Mining near chimpanzee habitat in Senegal. Senegal's Niokolo-Koba National Park, a World Heritage Site, was recently listed as "critical" by an IUCN World Heritage Site survey. Photo credit: Kelly Boyer
The Zoological Society of London (ZSL) joins forces with 8 other world-leading conservation organisations (African Wildlife Foundation, Fauna & Flora International, Frankfurt Zoological Society, Royal Society for the Protection of Birds, The Nature Conservancy, The WILD Foundation, Wildlife Conservation Society and WWF) to call for urgent action to protect natural and mixed UNESCO World Heritage sites from industrial mining, oil and gas activities.
The joint ‘no-go’ and ‘no-impact’ statement will be presented at the IUCN World Parks Congress today in Sydney, Australia.
Despite international recognition as flagship protected areas, the growing demand for natural resources has meant that around a quarter of natural World Heritage sites are now under threat from commercial mining, oil or gas exploration or extraction in and around their borders.
The resulting environmental impacts, which include deforestation, topsoil contamination and water pollution, may not only lead to loss of status as a World Heritage Site but, more importantly, potentially irreversible habitat and species loss that will have wide-ranging repercussions for generations to come.

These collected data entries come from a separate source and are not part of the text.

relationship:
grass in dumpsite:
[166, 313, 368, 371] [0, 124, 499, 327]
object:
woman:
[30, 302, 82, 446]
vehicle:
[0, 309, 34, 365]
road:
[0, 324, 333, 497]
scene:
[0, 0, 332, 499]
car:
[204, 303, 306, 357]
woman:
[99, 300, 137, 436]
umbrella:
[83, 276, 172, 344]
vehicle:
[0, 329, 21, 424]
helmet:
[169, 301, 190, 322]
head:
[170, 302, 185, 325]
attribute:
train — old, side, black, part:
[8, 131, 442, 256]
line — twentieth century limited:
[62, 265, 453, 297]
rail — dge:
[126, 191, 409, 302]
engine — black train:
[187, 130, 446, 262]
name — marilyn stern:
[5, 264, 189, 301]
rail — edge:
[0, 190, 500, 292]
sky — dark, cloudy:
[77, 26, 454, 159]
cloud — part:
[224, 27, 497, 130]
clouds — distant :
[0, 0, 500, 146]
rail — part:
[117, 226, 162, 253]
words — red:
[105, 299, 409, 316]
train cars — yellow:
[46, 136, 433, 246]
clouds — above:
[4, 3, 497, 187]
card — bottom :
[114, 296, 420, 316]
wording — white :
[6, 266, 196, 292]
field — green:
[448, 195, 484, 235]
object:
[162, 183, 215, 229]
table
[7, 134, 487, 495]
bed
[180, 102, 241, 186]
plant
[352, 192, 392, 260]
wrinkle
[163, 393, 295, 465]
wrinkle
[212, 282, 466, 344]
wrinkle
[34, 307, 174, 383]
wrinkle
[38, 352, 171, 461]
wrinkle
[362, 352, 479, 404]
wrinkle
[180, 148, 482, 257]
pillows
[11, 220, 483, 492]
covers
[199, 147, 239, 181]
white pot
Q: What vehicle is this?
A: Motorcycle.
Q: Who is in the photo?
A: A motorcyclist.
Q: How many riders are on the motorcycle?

Professor Jonathan Baillie, Director of Conservation at ZSL, comments: “World Heritage Sites cover less than 1% of the earth’s land surface and represent some of the most biologically important and magical places on earth. It is essential that governments and the conservation community take a firm stand against these sites being degraded or destroyed by mining or oil and gas exploitation. If these sites cannot be protected for future generations and all life, then we have little hope of protecting anything.’’
“It is a lengthy, arduous process to get a place listed as a World Heritage Site,” says African Wildlife Foundation Program Design Director, Dr. Karen Ross, who played a key role in the listing of Africa's Okavango Delta as the 1000th World Heritage Site. “Once that esteemed designation is given, though, it lends a much needed extra layer of protection for these areas. They are natural wonders with outstanding universal value and nothing should be allowed to destroy or disrupt that value. Such sites should be sacred.”
High profile examples where extractive activities have threatened World Heritage Sites include Virunga National Park in the Democratic Republic of the Congo, Selous Game Reserve in Tanzania, the Virgin Komi Forests in Russia and the Belize Barrier Reef System.